§ WRITTEN EXERCISE
Update the records below by replacing each "common name" with "vernacular name" and leaving every other line untouched.

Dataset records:

+++

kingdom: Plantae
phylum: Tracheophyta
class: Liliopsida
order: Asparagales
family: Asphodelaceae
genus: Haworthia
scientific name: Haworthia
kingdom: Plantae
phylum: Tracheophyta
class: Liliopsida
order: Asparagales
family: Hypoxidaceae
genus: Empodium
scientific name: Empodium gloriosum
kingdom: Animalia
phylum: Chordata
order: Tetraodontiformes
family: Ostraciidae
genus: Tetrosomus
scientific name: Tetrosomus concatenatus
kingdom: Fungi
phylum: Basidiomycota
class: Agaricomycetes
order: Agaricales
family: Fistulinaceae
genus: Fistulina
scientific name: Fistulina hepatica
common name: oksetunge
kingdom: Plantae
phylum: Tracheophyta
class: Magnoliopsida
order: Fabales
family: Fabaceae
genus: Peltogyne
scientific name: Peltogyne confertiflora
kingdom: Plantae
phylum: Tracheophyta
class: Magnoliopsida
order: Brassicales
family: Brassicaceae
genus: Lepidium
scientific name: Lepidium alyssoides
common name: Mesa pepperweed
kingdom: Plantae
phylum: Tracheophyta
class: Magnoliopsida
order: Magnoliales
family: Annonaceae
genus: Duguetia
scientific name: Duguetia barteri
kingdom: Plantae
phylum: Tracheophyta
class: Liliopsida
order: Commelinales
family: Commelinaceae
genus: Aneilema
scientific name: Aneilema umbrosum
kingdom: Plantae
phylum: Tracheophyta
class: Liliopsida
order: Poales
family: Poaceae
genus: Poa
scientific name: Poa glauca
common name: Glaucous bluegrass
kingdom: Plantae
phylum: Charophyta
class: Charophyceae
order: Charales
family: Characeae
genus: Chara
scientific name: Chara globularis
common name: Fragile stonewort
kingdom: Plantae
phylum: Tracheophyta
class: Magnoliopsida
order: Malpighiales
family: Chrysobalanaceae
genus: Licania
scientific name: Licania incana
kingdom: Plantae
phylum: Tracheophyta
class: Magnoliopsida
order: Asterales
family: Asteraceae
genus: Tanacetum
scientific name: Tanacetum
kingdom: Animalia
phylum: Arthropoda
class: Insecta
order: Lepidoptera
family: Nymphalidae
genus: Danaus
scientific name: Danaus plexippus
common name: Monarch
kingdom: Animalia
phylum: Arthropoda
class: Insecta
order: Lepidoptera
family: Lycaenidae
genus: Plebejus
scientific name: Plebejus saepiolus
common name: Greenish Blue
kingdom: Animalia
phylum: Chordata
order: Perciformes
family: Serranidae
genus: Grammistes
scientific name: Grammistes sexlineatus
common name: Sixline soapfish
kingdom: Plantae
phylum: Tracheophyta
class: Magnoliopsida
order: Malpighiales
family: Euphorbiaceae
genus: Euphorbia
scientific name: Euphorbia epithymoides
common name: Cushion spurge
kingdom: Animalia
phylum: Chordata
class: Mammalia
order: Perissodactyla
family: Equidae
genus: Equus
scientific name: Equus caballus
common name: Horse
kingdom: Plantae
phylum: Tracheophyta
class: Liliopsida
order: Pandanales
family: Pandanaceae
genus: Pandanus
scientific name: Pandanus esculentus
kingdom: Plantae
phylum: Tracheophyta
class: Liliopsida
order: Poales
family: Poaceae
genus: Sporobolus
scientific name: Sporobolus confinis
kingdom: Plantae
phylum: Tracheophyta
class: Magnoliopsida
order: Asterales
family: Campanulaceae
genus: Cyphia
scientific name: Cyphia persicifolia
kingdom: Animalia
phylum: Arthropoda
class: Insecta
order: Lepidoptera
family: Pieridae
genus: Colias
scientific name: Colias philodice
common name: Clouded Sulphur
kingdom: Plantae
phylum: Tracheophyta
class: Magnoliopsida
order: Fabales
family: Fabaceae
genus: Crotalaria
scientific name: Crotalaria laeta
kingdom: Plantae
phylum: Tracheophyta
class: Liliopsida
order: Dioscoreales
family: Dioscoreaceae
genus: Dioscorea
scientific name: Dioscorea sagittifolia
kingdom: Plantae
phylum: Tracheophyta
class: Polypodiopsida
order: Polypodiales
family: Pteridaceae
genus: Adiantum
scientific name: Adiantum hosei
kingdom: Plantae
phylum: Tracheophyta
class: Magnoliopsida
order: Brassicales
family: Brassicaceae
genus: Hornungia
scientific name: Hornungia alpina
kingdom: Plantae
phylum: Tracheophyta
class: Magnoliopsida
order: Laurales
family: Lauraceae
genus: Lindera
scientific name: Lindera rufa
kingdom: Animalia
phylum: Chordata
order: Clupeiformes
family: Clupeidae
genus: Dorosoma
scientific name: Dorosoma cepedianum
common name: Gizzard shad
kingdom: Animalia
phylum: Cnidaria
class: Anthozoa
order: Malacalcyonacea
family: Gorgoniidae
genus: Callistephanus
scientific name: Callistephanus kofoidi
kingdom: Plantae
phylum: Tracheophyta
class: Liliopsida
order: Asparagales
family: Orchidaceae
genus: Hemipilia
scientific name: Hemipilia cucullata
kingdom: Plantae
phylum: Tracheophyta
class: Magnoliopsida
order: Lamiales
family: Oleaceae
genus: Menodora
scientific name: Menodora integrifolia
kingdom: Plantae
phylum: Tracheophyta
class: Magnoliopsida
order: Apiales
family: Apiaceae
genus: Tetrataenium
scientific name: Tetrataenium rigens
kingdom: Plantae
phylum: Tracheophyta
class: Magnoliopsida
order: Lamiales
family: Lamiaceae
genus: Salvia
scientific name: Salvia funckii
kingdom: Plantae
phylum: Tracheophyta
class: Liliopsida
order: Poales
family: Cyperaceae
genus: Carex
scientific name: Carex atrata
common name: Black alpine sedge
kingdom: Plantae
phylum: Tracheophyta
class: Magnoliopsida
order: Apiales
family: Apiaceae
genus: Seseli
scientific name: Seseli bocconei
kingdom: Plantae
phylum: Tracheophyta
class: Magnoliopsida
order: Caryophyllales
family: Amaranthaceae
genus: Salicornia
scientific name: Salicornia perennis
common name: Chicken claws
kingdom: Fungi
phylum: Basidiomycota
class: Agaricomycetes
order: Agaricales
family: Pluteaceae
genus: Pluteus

+++

§ SOLUTION TO THIS EXERCISE
kingdom: Plantae
phylum: Tracheophyta
class: Liliopsida
order: Asparagales
family: Asphodelaceae
genus: Haworthia
scientific name: Haworthia
kingdom: Plantae
phylum: Tracheophyta
class: Liliopsida
order: Asparagales
family: Hypoxidaceae
genus: Empodium
scientific name: Empodium gloriosum
kingdom: Animalia
phylum: Chordata
order: Tetraodontiformes
family: Ostraciidae
genus: Tetrosomus
scientific name: Tetrosomus concatenatus
kingdom: Fungi
phylum: Basidiomycota
class: Agaricomycetes
order: Agaricales
family: Fistulinaceae
genus: Fistulina
scientific name: Fistulina hepatica
vernacular name: oksetunge
kingdom: Plantae
phylum: Tracheophyta
class: Magnoliopsida
order: Fabales
family: Fabaceae
genus: Peltogyne
scientific name: Peltogyne confertiflora
kingdom: Plantae
phylum: Tracheophyta
class: Magnoliopsida
order: Brassicales
family: Brassicaceae
genus: Lepidium
scientific name: Lepidium alyssoides
vernacular name: Mesa pepperweed
kingdom: Plantae
phylum: Tracheophyta
class: Magnoliopsida
order: Magnoliales
family: Annonaceae
genus: Duguetia
scientific name: Duguetia barteri
kingdom: Plantae
phylum: Tracheophyta
class: Liliopsida
order: Commelinales
family: Commelinaceae
genus: Aneilema
scientific name: Aneilema umbrosum
kingdom: Plantae
phylum: Tracheophyta
class: Liliopsida
order: Poales
family: Poaceae
genus: Poa
scientific name: Poa glauca
vernacular name: Glaucous bluegrass
kingdom: Plantae
phylum: Charophyta
class: Charophyceae
order: Charales
family: Characeae
genus: Chara
scientific name: Chara globularis
vernacular name: Fragile stonewort
kingdom: Plantae
phylum: Tracheophyta
class: Magnoliopsida
order: Malpighiales
family: Chrysobalanaceae
genus: Licania
scientific name: Licania incana
kingdom: Plantae
phylum: Tracheophyta
class: Magnoliopsida
order: Asterales
family: Asteraceae
genus: Tanacetum
scientific name: Tanacetum
kingdom: Animalia
phylum: Arthropoda
class: Insecta
order: Lepidoptera
family: Nymphalidae
genus: Danaus
scientific name: Danaus plexippus
vernacular name: Monarch
kingdom: Animalia
phylum: Arthropoda
class: Insecta
order: Lepidoptera
family: Lycaenidae
genus: Plebejus
scientific name: Plebejus saepiolus
vernacular name: Greenish Blue
kingdom: Animalia
phylum: Chordata
order: Perciformes
family: Serranidae
genus: Grammistes
scientific name: Grammistes sexlineatus
vernacular name: Sixline soapfish
kingdom: Plantae
phylum: Tracheophyta
class: Magnoliopsida
order: Malpighiales
family: Euphorbiaceae
genus: Euphorbia
scientific name: Euphorbia epithymoides
vernacular name: Cushion spurge
kingdom: Animalia
phylum: Chordata
class: Mammalia
order: Perissodactyla
family: Equidae
genus: Equus
scientific name: Equus caballus
vernacular name: Horse
kingdom: Plantae
phylum: Tracheophyta
class: Liliopsida
order: Pandanales
family: Pandanaceae
genus: Pandanus
scientific name: Pandanus esculentus
kingdom: Plantae
phylum: Tracheophyta
class: Liliopsida
order: Poales
family: Poaceae
genus: Sporobolus
scientific name: Sporobolus confinis
kingdom: Plantae
phylum: Tracheophyta
class: Magnoliopsida
order: Asterales
family: Campanulaceae
genus: Cyphia
scientific name: Cyphia persicifolia
kingdom: Animalia
phylum: Arthropoda
class: Insecta
order: Lepidoptera
family: Pieridae
genus: Colias
scientific name: Colias philodice
vernacular name: Clouded Sulphur
kingdom: Plantae
phylum: Tracheophyta
class: Magnoliopsida
order: Fabales
family: Fabaceae
genus: Crotalaria
scientific name: Crotalaria laeta
kingdom: Plantae
phylum: Tracheophyta
class: Liliopsida
order: Dioscoreales
family: Dioscoreaceae
genus: Dioscorea
scientific name: Dioscorea sagittifolia
kingdom: Plantae
phylum: Tracheophyta
class: Polypodiopsida
order: Polypodiales
family: Pteridaceae
genus: Adiantum
scientific name: Adiantum hosei
kingdom: Plantae
phylum: Tracheophyta
class: Magnoliopsida
order: Brassicales
family: Brassicaceae
genus: Hornungia
scientific name: Hornungia alpina
kingdom: Plantae
phylum: Tracheophyta
class: Magnoliopsida
order: Laurales
family: Lauraceae
genus: Lindera
scientific name: Lindera rufa
kingdom: Animalia
phylum: Chordata
order: Clupeiformes
family: Clupeidae
genus: Dorosoma
scientific name: Dorosoma cepedianum
vernacular name: Gizzard shad
kingdom: Animalia
phylum: Cnidaria
class: Anthozoa
order: Malacalcyonacea
family: Gorgoniidae
genus: Callistephanus
scientific name: Callistephanus kofoidi
kingdom: Plantae
phylum: Tracheophyta
class: Liliopsida
order: Asparagales
family: Orchidaceae
genus: Hemipilia
scientific name: Hemipilia cucullata
kingdom: Plantae
phylum: Tracheophyta
class: Magnoliopsida
order: Lamiales
family: Oleaceae
genus: Menodora
scientific name: Menodora integrifolia
kingdom: Plantae
phylum: Tracheophyta
class: Magnoliopsida
order: Apiales
family: Apiaceae
genus: Tetrataenium
scientific name: Tetrataenium rigens
kingdom: Plantae
phylum: Tracheophyta
class: Magnoliopsida
order: Lamiales
family: Lamiaceae
genus: Salvia
scientific name: Salvia funckii
kingdom: Plantae
phylum: Tracheophyta
class: Liliopsida
order: Poales
family: Cyperaceae
genus: Carex
scientific name: Carex atrata
vernacular name: Black alpine sedge
kingdom: Plantae
phylum: Tracheophyta
class: Magnoliopsida
order: Apiales
family: Apiaceae
genus: Seseli
scientific name: Seseli bocconei
kingdom: Plantae
phylum: Tracheophyta
class: Magnoliopsida
order: Caryophyllales
family: Amaranthaceae
genus: Salicornia
scientific name: Salicornia perennis
vernacular name: Chicken claws
kingdom: Fungi
phylum: Basidiomycota
class: Agaricomycetes
order: Agaricales
family: Pluteaceae
genus: Pluteus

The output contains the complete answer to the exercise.